_Instructions to follow_: Would you please copy each line of the data in which the string "font" occurs?
START Information shown
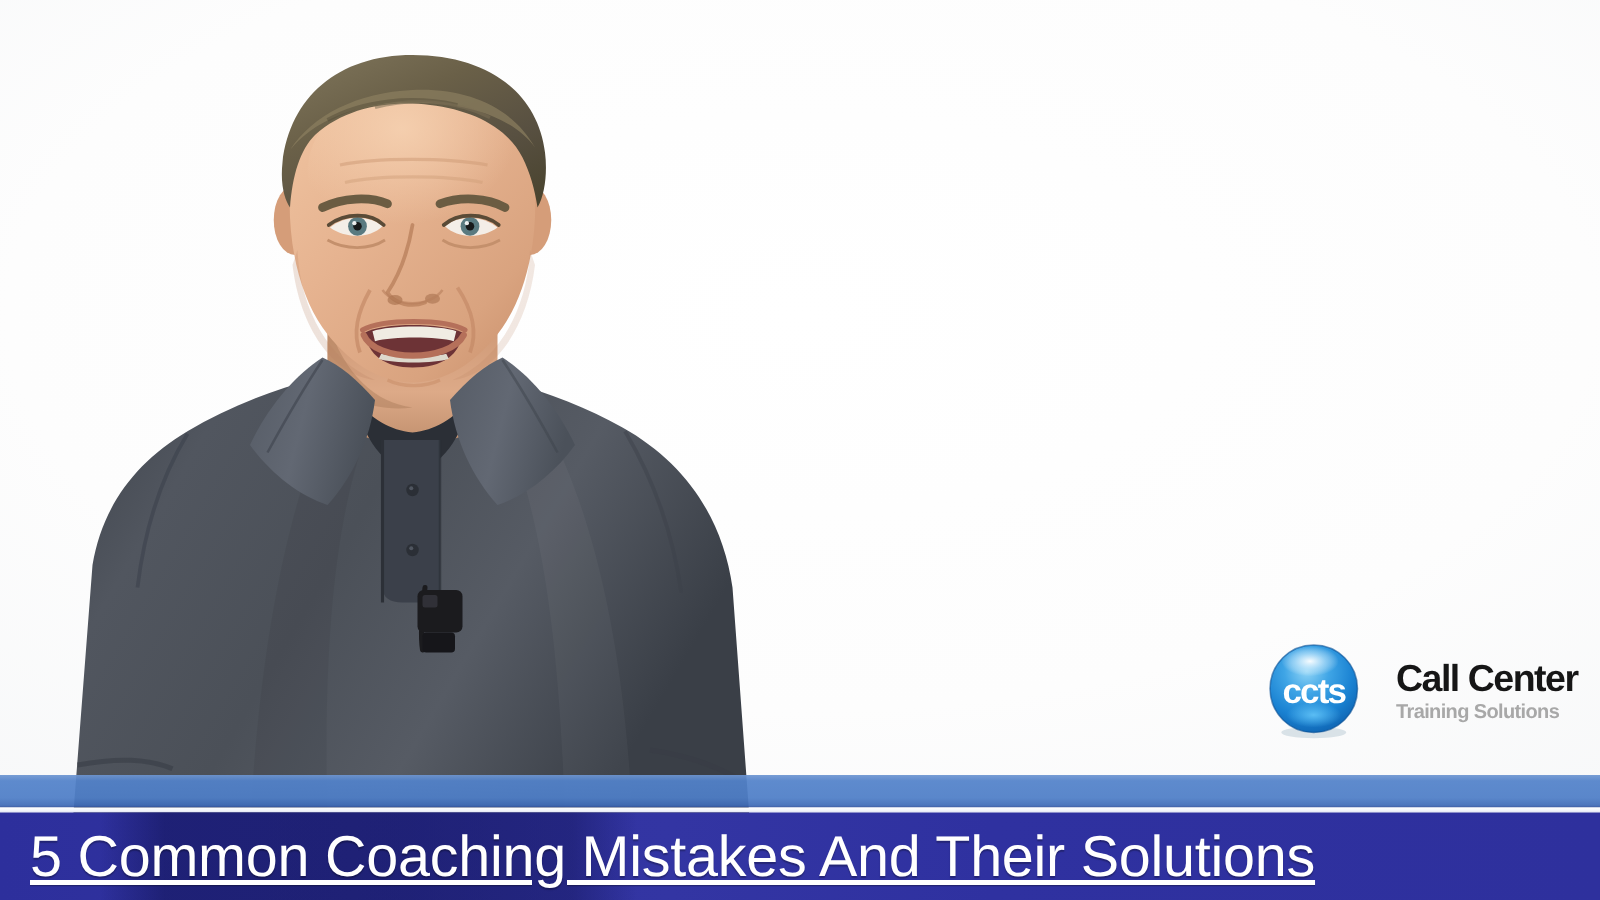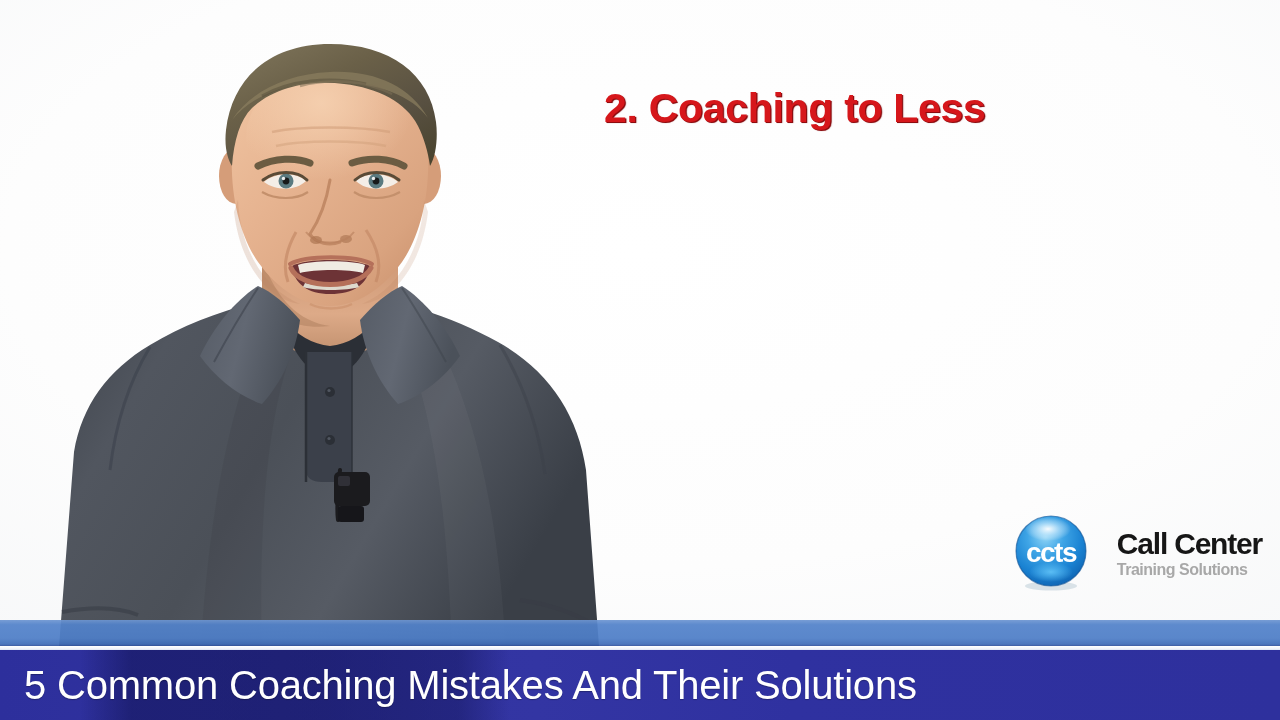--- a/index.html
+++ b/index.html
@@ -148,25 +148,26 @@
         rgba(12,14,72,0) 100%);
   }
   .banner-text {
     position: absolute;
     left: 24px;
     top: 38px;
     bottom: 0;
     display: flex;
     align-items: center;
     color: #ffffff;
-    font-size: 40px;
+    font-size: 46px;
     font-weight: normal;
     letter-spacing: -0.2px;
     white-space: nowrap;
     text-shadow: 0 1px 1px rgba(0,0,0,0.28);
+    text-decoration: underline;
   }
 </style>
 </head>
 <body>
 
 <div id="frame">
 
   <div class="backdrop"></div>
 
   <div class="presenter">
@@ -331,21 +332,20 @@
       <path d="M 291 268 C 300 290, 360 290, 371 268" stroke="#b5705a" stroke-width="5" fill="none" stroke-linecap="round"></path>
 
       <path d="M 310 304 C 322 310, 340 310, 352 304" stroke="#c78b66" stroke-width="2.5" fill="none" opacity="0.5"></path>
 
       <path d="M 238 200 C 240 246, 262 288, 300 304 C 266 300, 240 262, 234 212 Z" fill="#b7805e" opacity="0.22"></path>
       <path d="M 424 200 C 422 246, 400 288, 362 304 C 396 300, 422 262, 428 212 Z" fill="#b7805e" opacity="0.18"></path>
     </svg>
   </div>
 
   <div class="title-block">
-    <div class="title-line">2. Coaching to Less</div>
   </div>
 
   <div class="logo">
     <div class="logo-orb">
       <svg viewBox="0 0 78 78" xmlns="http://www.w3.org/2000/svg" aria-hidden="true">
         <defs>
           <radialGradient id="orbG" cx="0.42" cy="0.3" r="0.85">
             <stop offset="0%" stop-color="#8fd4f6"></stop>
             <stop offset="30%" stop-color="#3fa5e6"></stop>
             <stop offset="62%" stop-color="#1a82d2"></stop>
END Information shown
_Task answer_:
-    font-size: 40px;
+    font-size: 46px;
     font-weight: normal;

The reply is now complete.